Several months later in November, then-CEO Post said servers were being “trained on the basics of greeting, one-stop ordering and three-level bussing.”
At a Red Robin restaurant in Orange, Calif., this week, multitasking servers hustled about the mall-based location taking orders with cell phone-size hand-held devices, clearing out tables and handing out bottomless sides like steak fries to guests. Tables vacated by exiting diners were left with dishes and glasses for long periods of time before a server or host could clear the table. One busser was spotted during the peak dinner hour.
When asked how the consolidation of key kitchen and dining room tasks have impacted dine-in consumers over the past year, Red Robin deflected -- only reiterating its current strategies.
The company, for example, said it is investing in more tools for servers to care for more guests in a timely manner such as equipping them with hand-held ordering devices. The rollout is scheduled for completion in August.
“We are focused on enhancing the customer experience, significantly improving cash flow and increasing profitability, and we are confident our initiatives will steadily improve our financial and operational performance,” the company told NRN in a statement.
Donatos pizza test
The brand is also experimenting with pizza.
Recently, some Red Robin locations began selling eight types of Donatos Pizza for delivery and dine-in, according to the company’s website. Representatives for Red Robin and Columbus, Ohio-based Donatos declined to comment on the partnership.
Gordon called the pizza test a “fast leap” to quickly add variety to the chain’s burger-centric menu. Tapping an existing pizza player also saved Red Robin at least a year and half in product development.
“This is a faster market solution,” he said.

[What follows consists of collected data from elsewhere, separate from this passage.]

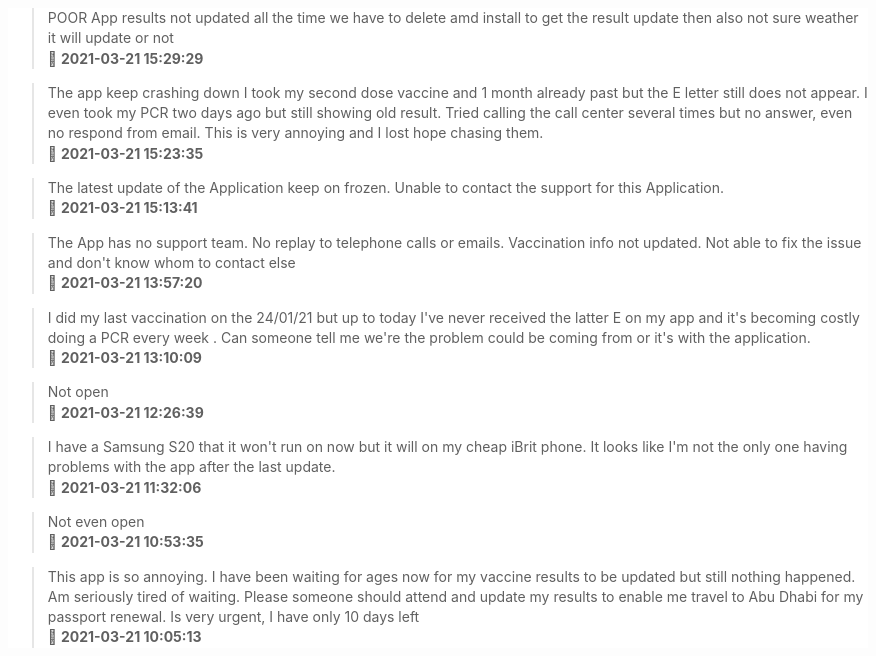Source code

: > POOR App results not updated all the time we have to delete amd install to get the result update then also not sure weather it will update or not<br> :date: __2021-03-21 15:29:29__

> The app keep crashing down I took my second dose vaccine and 1 month already past but the E letter still does not appear. I even took my PCR two days ago but still showing old result. Tried calling the call center several times but no answer, even no respond from email. This is very annoying and I lost hope chasing them.<br> :date: __2021-03-21 15:23:35__

> The latest update of the Application keep on frozen. Unable to contact the support for this Application.<br> :date: __2021-03-21 15:13:41__

> The App has no support team. No replay to telephone calls or emails. Vaccination info not updated. Not able to fix the issue and don't know whom to contact else<br> :date: __2021-03-21 13:57:20__

> I did my last vaccination on the 24/01/21 but up to today I've never received the latter E on my app and it's becoming costly doing a PCR every week . Can someone tell me we're the problem could be coming from or it's with the application.<br> :date: __2021-03-21 13:10:09__

> Not open<br> :date: __2021-03-21 12:26:39__

> I have a Samsung S20 that it won't run on now but it will on my cheap iBrit phone. It looks like I'm not the only one having problems with the app after the last update.<br> :date: __2021-03-21 11:32:06__

> Not even open<br> :date: __2021-03-21 10:53:35__

> This app is so annoying. I have been waiting for ages now for my vaccine results to be updated but still nothing happened. Am seriously tired of waiting. Please someone should attend and update my results to enable me travel to Abu Dhabi for my passport renewal. Is very urgent, I have only 10 days left<br> :date: __2021-03-21 10:05:13__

In late May, during her first earnings call as interim CEO, Moore said swift action was a priority.
For the first quarter ended April 21, Red Robin reported a 3.3% decline in same-stores sales. On May 31, the 570-unit company closed 10 underperforming restaurants. Seven were in enclosed mall locations.
Eroding guest counts, problematic for the entire industry, have also plagued Red Robin. In the first quarter, traffic dropped 5.5%. That followed a 4.4% decline in the fourth quarter.
“As our financial results demonstrate, there is still much work to be done on the turnaround, and we are moving with urgency,” Moore said.